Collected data
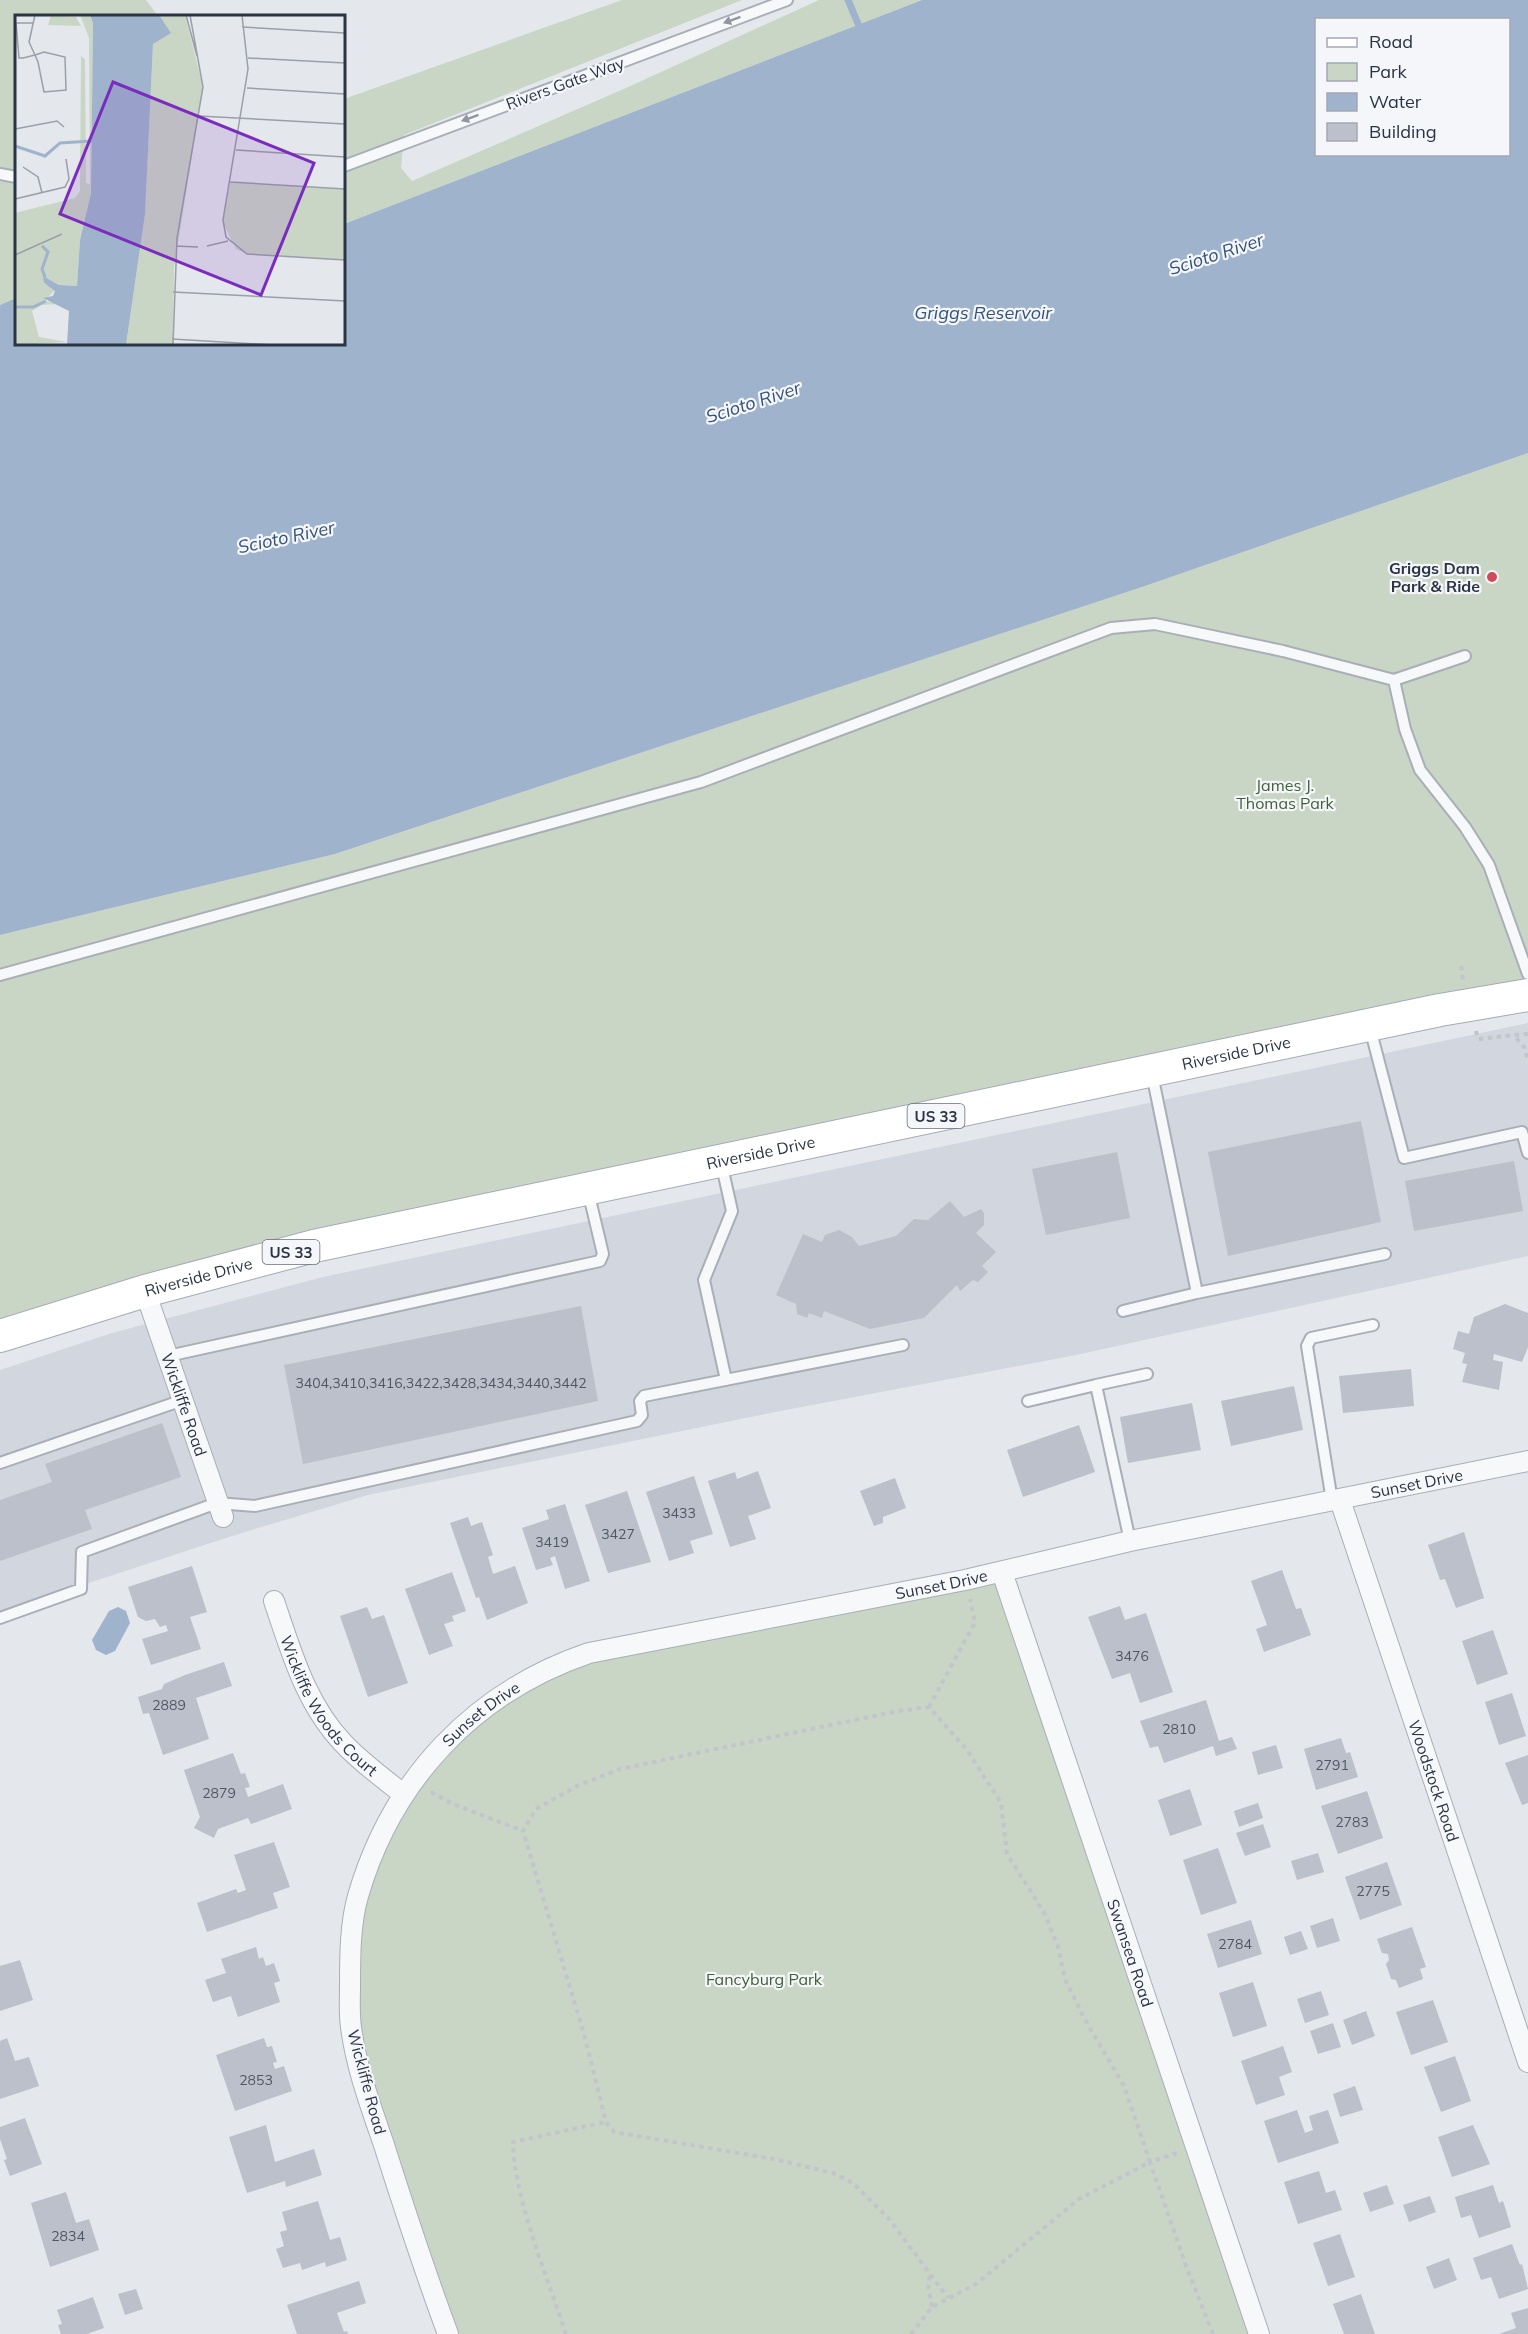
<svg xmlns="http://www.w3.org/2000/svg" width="1528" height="2334" viewBox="0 0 1528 2334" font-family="Mulish,sans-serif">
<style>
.built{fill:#d2d6de}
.green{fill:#c9d6c5}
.water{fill:#9fb4cc;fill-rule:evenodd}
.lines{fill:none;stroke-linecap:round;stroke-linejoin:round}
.stream{stroke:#9fb4cc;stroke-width:7}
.building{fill:#bbc0ca}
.lane-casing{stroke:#a9aeb7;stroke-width:14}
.street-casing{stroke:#a9aeb7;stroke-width:22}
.primary-casing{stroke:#a3abb8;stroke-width:34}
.path{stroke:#c2c5cb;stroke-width:4;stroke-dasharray:4.5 4.5;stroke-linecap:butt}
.lane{stroke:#f7f8fa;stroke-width:10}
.street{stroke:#f7f8fa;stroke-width:20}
.primary{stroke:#fff;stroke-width:32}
.oneway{fill:#9196a0}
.poi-dot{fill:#d1495b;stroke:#f4f6f9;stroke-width:2}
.labels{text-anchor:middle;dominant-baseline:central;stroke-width:4.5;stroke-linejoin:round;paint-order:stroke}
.number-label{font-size:14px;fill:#4f5766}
.shield{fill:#f4f6f9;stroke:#676e7b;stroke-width:1.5}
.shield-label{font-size:15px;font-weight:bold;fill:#2b3445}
.street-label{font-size:16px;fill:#2b3445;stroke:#f4f6f9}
.poi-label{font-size:16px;font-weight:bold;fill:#2b3445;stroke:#f4f6f9;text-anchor:end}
.park-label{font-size:16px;fill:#3f6138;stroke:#f4f6f9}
.water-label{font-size:18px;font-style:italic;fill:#34527a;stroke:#f4f6f9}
.inset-river{fill:none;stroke:#9fb4cc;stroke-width:3}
.inset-road{fill:none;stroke:#9a9fa9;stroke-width:1.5}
.view{fill:#7b2cbf;fill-opacity:0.15;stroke:#7b2cbf;stroke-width:3}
.inset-edge{fill:none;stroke:#2b3445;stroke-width:3}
</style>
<rect width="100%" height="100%" fill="#e4e7ec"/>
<path class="built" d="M1528,1023V1256L1076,1355L765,1414L368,1495L232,1536L0,1612V1370L112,1333L323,1277Z"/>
<path class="green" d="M0,0H146L158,16H16V298L0,305Z
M622,0H742L404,135L401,168L412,181L626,88L819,0H922L344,224V99Z
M1528,453V995L863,1131L0,1336V935L335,854L1145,586Z
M1002,1572L1259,2334H448L351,2027L357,1897L435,1751L560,1663Z"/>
<path class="water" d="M922,0H1528V453L1145,586L335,854L0,935V305L16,298V344H344V224ZM1316,20H1508V154H1316Z
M118,1607L126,1611L130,1623L115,1651L106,1655L96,1650L92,1640L109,1611Z"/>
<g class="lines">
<path class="stream" d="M848,0L859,26"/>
</g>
<path class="building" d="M1361,1121L1381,1222L1228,1256L1208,1152Z
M1117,1152L1130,1218L1046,1235L1032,1169Z
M1514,1161L1523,1211L1414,1231L1405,1181Z
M950,1201L964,1217L981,1209L984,1213V1225L976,1233L996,1252L982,1266L988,1272L978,1282L973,1280L960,1291L957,1285L924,1318L870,1329L824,1311L822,1318L809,1313L807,1318L797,1314L796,1304L776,1295L803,1234L822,1242L825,1235L839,1230L852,1237L859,1246L896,1236L914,1219L928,1220Z
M1505,1304L1528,1313V1347L1522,1362L1494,1354L1493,1360L1503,1362L1499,1390L1462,1382L1467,1364L1462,1363L1465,1353L1453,1349L1458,1331L1469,1334L1474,1317Z
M581,1306L598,1401L303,1464L284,1365Z
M1411,1369L1414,1406L1343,1413L1339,1376Z
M1294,1386L1303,1430L1231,1446L1221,1401Z
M1192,1403L1201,1450L1128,1463L1120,1417Z
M162,1423L181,1477L85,1510L92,1529L0,1561V1500L52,1482L45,1464Z
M1079,1425L1095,1472L1023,1497L1007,1450Z
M758,1471L771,1508L748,1516L756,1539L730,1547L708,1481L735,1472L737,1479Z
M694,1476L713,1534L690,1541L694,1553L669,1561L646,1492Z
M895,1478L906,1508L883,1517V1523L874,1526L860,1491Z
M627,1491L651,1562L608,1573L585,1505Z
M565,1504L590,1581L565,1589L555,1556L550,1558L553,1565L536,1570L522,1528L549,1519L546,1510Z
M468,1517L471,1526L482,1522L493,1555L488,1557L493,1574L515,1566L528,1603L487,1620L479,1597L476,1598L450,1523Z
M1464,1532L1484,1598L1456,1608L1445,1579L1440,1580L1428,1545Z
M192,1566L207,1612L190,1617L201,1649L151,1665L142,1639L168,1631L166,1625L160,1627L155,1619L146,1621L138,1617L128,1587Z
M1282,1570L1296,1609L1301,1608L1311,1635L1264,1652L1256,1629L1267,1625L1251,1581Z
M452,1572L466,1611L452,1616L454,1621L444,1624L453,1646L429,1655L405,1589Z
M1120,1606L1125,1620L1146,1613L1173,1692L1140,1703L1130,1673L1112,1679L1088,1617Z
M367,1607L372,1619L384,1615L408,1683L368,1697L340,1616Z
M1493,1630L1508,1674L1477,1685L1462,1641Z
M224,1662L232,1686L196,1698L209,1739L163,1755L149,1713L143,1714L138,1697L162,1689L164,1684L185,1675Z
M1512,1693L1526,1736L1499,1745L1485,1702Z
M1206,1700L1219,1741L1232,1737L1237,1749L1216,1756L1213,1746L1164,1763L1158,1746L1150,1748L1140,1721Z
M1341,1738L1346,1753L1350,1752L1358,1777L1316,1790L1304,1749Z
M1276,1745L1283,1768L1258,1775L1252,1752Z
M233,1753L241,1774L245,1773L250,1787L245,1788L248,1797L283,1784L292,1809L251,1824L248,1818L218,1829L214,1838L194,1828L200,1817L184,1770Z
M1528,1755V1803L1522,1805L1505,1763Z
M1190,1789L1202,1825L1170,1836L1158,1800Z
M1367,1791L1383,1838L1338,1854L1321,1806Z
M1258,1803L1263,1818L1239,1827L1234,1811Z
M1263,1824L1271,1847L1245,1856L1236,1833Z
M274,1842L290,1887L273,1893L278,1908L207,1932L197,1903L236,1889L238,1893L246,1890L234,1855Z
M1218,1848L1237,1903L1201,1915L1183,1860Z
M1318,1853L1324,1872L1297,1880L1291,1861Z
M1387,1862L1402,1905L1360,1920L1345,1877Z
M1333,1918L1340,1941L1317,1948L1310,1926Z
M1251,1920L1262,1954L1218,1968L1207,1934Z
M1412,1927L1426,1967L1420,1969L1423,1979L1399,1988L1396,1980L1391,1979L1386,1964L1389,1960L1388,1954L1382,1953L1377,1939Z
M1301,1931L1308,1949L1290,1955L1284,1937Z
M256,1947L259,1959L263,1957L266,1966L274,1963L280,1981L274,1983L280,2002L238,2017L231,1996L213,2002L205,1980L226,1973L221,1959Z
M20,1960L33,2000L0,2011V1966Z
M1253,1982L1267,2026L1233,2037L1219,1993Z
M1321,1991L1329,2015L1305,2023L1297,1999Z
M1433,2000L1448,2042L1411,2055L1396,2012Z
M1366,2011L1375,2036L1352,2045L1343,2020Z
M1333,2023L1341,2047L1318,2054L1310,2031Z
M7,2038L15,2061L29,2057L39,2086L0,2099V2041Z
M264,2038L267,2047L272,2046L277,2062L273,2063L275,2069L284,2066L292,2091L235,2111L216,2055Z
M1283,2046L1292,2072L1279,2077L1285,2095L1256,2105L1241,2061Z
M1455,2056L1471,2101L1441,2112L1424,2067Z
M1355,2086L1363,2110L1340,2117L1333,2094Z
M1297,2110L1305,2133L1313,2130L1309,2116L1328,2110L1339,2143L1278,2163L1264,2121Z
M25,2118L42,2164L10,2176L4,2160L7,2159L0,2139V2127Z
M266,2125L275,2162L314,2149L322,2175L286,2187L285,2181L247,2193L229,2137Z
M1473,2125L1490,2164L1452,2177L1438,2137Z
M1319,2171L1326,2193L1335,2190L1342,2210L1298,2224L1284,2182Z
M1387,2185L1394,2204L1370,2212L1363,2193Z
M1493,2185L1499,2203L1503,2201L1511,2227L1479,2238L1471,2215L1461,2218L1455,2197Z
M66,2192L76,2223L89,2219L99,2250L50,2267L31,2203Z
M1430,2196L1436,2212L1409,2222L1403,2205Z
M318,2201L330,2240L340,2237L347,2260L326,2267L325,2262L302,2270L300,2263L283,2268L276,2249L284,2246L280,2232L287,2230L282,2212Z
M1340,2234L1355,2277L1328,2286L1313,2243Z
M1512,2244L1520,2265L1522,2264L1528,2289L1499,2299L1491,2277L1481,2280L1473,2258Z
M1449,2258L1457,2280L1434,2289L1426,2267Z
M359,2281L366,2303L337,2313L344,2332L347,2331L348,2334H297L287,2305Z
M136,2289L143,2309L125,2315L118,2294Z
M1361,2294L1375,2334H1344L1333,2304Z
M93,2297L104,2328L87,2334H61L58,2325L62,2324L57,2310Z
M1528,2308V2334H1499L1516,2328L1511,2313Z"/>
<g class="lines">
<g class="lane-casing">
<path id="lane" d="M344,166L787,0
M0,174L16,177
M1394,680L1405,729L1420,770L1465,827L1489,865L1528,974
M0,975L701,782L1111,628L1155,624L1283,651L1394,680L1465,656
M1370,1028L1404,1158L1522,1132L1528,1153
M1152,1074L1197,1293L1385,1254
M721,1162L732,1211L704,1280L726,1380
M1123,1311L1197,1293
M168,1356L600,1261L603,1254L588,1191
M1096,1385L1147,1374
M1028,1401L1096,1385L1130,1541
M0,1463L183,1400
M1332,1501L1307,1346L1311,1338L1373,1325
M0,1618L81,1589L82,1552L217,1503L255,1506L637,1421L642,1415L640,1401L644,1396L903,1345"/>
</g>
<g class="street-casing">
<g id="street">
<path id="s1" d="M145,1291L223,1517"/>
<path id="s2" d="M1340,1500L1528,2062"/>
<path id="s3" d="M1002,1572L1259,2334"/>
<path id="s4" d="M274,1601C291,1651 306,1705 344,1744C362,1763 383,1778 403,1794"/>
<path id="s5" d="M448,2334C425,2272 404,2208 384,2145C371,2107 356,2067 351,2027C349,2014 350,1999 350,1986C350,1957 350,1924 358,1896C392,1779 474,1692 589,1653L965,1580L1130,1541L1528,1461"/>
</g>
</g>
<g class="primary-casing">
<g id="primary">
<path id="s6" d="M0,1336L145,1291L314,1246L1440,1010L1528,995"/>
</g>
</g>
<path class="path" d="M1461,966L1463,980
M1476,1031L1478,1039L1514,1035
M1528,1034L1514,1035L1524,1047L1528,1060
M929,1707L975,1622L970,1599
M431,1792L453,1804L523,1831
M1177,2153L1150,2162L1186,2266L1213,2334
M930,2276L928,2284L932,2307
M566,2334C548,2279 514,2198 513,2142L606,2122
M911,2334L932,2307L976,2284L1079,2199L1150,2162L1124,2086L1083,2016L1065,1979L1058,1947L1045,1914L1007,1854L1001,1803L967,1750L929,1707L898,1711L620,1769L579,1785L536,1809L523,1831L584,2034L606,2122L614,2132L774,2159L833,2173L853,2183L890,2220L948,2298"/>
<use href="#lane" class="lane"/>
<use href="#street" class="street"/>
<use href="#primary" class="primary"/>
</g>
<defs><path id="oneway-solid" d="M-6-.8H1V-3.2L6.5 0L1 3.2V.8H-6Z" transform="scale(1.5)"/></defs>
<g class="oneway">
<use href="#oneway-solid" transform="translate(732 20) rotate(160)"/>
<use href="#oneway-solid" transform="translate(470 118) rotate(160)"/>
</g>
<circle class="poi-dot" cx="1492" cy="577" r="6"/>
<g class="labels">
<g class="number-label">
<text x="441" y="1383">3404,3410,3416,3422,3428,3434,3440,3442</text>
<text x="679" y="1513">3433</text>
<text x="618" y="1534">3427</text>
<text x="552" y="1542">3419</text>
<text x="1132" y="1656">3476</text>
<text x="169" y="1705">2889</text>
<text x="1179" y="1729">2810</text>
<text x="1332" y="1765">2791</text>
<text x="219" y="1793">2879</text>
<text x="1352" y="1822">2783</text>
<text x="1373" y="1891">2775</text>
<text x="1235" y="1944">2784</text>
<text x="256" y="2080">2853</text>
<text x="68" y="2236">2834</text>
</g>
<g class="shield">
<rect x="907.5" y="1104" width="57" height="24" rx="4.5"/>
<rect x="262.5" y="1240" width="57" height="24" rx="4.5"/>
</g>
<g class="shield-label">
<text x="936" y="1116">US 33</text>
<text x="291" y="1252">US 33</text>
</g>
<g class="street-label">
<text transform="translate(565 83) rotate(-20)">Rivers Gate Way</text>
<text stroke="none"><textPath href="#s6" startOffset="1269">Riverside Drive</textPath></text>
<text stroke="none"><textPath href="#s6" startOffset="783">Riverside Drive</textPath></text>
<text stroke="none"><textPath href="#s6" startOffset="207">Riverside Drive</textPath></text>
<text stroke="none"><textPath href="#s1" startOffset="120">Wickliffe Road</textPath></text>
<text stroke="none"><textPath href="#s5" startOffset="1648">Sunset Drive</textPath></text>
<text stroke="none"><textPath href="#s5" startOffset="1162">Sunset Drive</textPath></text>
<text stroke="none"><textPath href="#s4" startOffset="120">Wickliffe Woods Court</textPath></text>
<text stroke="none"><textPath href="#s5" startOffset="678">Sunset Drive</textPath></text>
<text stroke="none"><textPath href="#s2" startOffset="296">Woodstock Road</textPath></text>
<text stroke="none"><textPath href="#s3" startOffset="402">Swansea Road</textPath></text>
<text transform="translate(367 2082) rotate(75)">Wickliffe Road</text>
</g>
<g class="poi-label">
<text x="1480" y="568">Griggs Dam<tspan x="1480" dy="18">Park &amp; Ride</tspan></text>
</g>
<g class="park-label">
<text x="1285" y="785">James J.<tspan x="1285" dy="18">Thomas Park</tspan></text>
<text x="764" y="1979">Fancyburg Park</text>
</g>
<g class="water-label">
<text transform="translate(1216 254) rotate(-18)">Scioto River</text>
<text x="983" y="312">Griggs Reservoir</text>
<text transform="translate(753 402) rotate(-18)">Scioto River</text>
<text transform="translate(286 537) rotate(-12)">Scioto River</text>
</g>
</g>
<g transform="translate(15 15)">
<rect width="330" height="330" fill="#e4e7ec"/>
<path d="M36,0L61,2L66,11L33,10ZM65,0H75L78,8L76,178L65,225L62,271L44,270L33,264L28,268L40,275L29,286L43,289L27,290L17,296L24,322L52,327L0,330V198L60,183L65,176L66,41L70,44L71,168L75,169L74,23ZM144,0H170L188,72L159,253L158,330H111L130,199L138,29L147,9ZM215,167L330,174V245L232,239L221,234L208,208Z" fill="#c9d6c5"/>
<path d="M75,0H144L156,18L138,29L130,199L111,330H52L54,296L28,283L38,281L40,276L29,268L28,261L44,270L62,271L65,225L76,178L78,8Z" fill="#9fb4cc"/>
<path class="inset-river" d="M0,131L30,141L45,128L77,126M27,231L33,237L27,254L30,262M1,292H18L31,286"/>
<path class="inset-road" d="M171,0L182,41M227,0L233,54L208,205L211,222L232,239L330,245M18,8H1L4,43H8L20,40L29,37L50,42L51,75L29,77L23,47L20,40L14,27L20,0M227,12L330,18M233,43L330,48M232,73L330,79M184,101L330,109M0,114L42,106L49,112M221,135L330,142M8,152L23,162L27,178M215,167L330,174M0,184L50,172L54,164L51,144M161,231L183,232M192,231L213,226M0,240L47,219M0,268V302M158,277L330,286M157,324L259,330M158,330L162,223L188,72L175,0"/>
<path class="view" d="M98,67L299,148L246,280L45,199Z"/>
<rect width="330" height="330" class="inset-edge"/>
</g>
<rect x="1315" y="18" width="195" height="138" fill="#f4f6f9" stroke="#a4a8b1" stroke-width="1.5"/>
<rect x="1327" y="38" width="30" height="9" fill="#ffffff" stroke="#a4a8b1" stroke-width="1.5"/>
<text x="1369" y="48" font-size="18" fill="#2b3445">Road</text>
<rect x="1327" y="63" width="30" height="18" fill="#c9d6c5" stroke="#a4a8b1" stroke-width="1.5"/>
<text x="1369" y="78" font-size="18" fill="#2b3445">Park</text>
<rect x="1327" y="93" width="30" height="18" fill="#9fb4cc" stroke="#a4a8b1" stroke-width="1.5"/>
<text x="1369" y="108" font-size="18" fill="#2b3445">Water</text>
<rect x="1327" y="123" width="30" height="18" fill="#bbc0ca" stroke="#a4a8b1" stroke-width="1.5"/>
<text x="1369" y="138" font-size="18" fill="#2b3445">Building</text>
</svg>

Problem details: Every line that contains the string "labels" should be returned from the data.

Output of the task:
.labels{text-anchor:middle;dominant-baseline:central;stroke-width:4.5;stroke-linejoin:round;paint-order:stroke}
<g class="labels">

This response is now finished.